(Reuters) -Cipla, India’s third-largest generic drugmaker by sales, reported a 15.2% rise in second-quarter profit that beat estimates, driven by higher sales of its respiratory and cancer drugs in its key India and North American markets.
The company reported a consolidated net profit of 13.03 billion rupees ($155 million) for the quarter ended Sept. 30, beating analysts’ estimate of 12.34 billion rupees, as per data compiled by LSEG.
Sales in North America grew 5% during the quarter, primarily driven by Cipla’s respiratory drug Albuterol and cancer drug Lanreotide. The latter is the second biggest revenue generator for the company after Lenalidomide, which is the generic version of Bristol-Myers Squibb’s cancer drug Revlimid.

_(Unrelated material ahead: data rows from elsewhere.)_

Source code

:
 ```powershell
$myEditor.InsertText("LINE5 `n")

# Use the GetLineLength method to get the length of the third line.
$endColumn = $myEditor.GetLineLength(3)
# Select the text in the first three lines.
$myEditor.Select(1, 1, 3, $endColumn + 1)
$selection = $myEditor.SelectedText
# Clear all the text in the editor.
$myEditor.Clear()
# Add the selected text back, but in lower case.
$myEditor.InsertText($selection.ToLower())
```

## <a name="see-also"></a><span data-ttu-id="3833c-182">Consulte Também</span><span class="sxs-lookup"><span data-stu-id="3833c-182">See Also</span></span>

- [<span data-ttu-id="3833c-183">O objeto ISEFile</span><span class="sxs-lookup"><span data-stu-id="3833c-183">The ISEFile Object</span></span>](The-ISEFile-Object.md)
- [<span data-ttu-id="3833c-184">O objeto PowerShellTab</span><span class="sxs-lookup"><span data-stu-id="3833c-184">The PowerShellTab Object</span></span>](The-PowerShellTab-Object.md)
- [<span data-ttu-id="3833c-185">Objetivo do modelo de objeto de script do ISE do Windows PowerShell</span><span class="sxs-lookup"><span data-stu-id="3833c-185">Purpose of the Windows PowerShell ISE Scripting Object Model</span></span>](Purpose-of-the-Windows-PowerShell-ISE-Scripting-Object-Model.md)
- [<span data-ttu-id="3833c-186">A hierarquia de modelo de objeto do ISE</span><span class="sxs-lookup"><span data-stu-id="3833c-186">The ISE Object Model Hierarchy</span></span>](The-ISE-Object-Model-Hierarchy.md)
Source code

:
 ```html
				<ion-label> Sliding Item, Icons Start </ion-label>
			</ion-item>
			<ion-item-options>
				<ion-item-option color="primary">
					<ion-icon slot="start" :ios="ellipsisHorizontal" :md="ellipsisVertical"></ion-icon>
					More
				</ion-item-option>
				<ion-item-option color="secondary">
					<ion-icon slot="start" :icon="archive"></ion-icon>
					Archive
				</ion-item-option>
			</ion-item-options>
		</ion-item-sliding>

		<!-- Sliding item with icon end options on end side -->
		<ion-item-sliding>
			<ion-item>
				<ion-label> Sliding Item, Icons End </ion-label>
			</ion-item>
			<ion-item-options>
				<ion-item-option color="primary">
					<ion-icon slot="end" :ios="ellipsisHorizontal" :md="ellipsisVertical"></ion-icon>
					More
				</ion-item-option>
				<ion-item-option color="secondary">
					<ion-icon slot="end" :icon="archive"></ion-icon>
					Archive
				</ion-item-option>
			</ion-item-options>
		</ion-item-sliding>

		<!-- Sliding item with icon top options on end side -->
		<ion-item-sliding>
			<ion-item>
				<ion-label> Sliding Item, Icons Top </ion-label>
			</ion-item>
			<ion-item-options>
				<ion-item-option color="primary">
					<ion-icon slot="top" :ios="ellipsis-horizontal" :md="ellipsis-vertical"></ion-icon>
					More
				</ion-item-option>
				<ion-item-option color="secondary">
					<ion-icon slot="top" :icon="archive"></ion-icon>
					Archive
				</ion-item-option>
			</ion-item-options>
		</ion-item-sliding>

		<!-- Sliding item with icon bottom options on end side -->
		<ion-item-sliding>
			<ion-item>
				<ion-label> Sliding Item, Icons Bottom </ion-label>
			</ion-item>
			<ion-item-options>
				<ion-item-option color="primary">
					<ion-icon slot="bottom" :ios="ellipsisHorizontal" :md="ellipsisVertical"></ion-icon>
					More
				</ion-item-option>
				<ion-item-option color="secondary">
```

Revenue from India, the company’s second-biggest market, also rose 5% to 29.48 billion rupees. The two regions make up three-fourths of Cipla’s total revenue.
Cipla’s domestic revenue has been under pressure due to a shift in the distribution channel for its trade generics business. The company said it expects growth in this business to recover in the near term.
Indian generic drugmakers like Cipla and Dr Reddy’s have benefited from strong demand for their copycat versions of Revlimid since its launch in 2022, boosting sales in the U.S.
Cipla’s total revenue for the quarter rose 5.6%, slightly below analysts’ expectations of a 5.8% growth.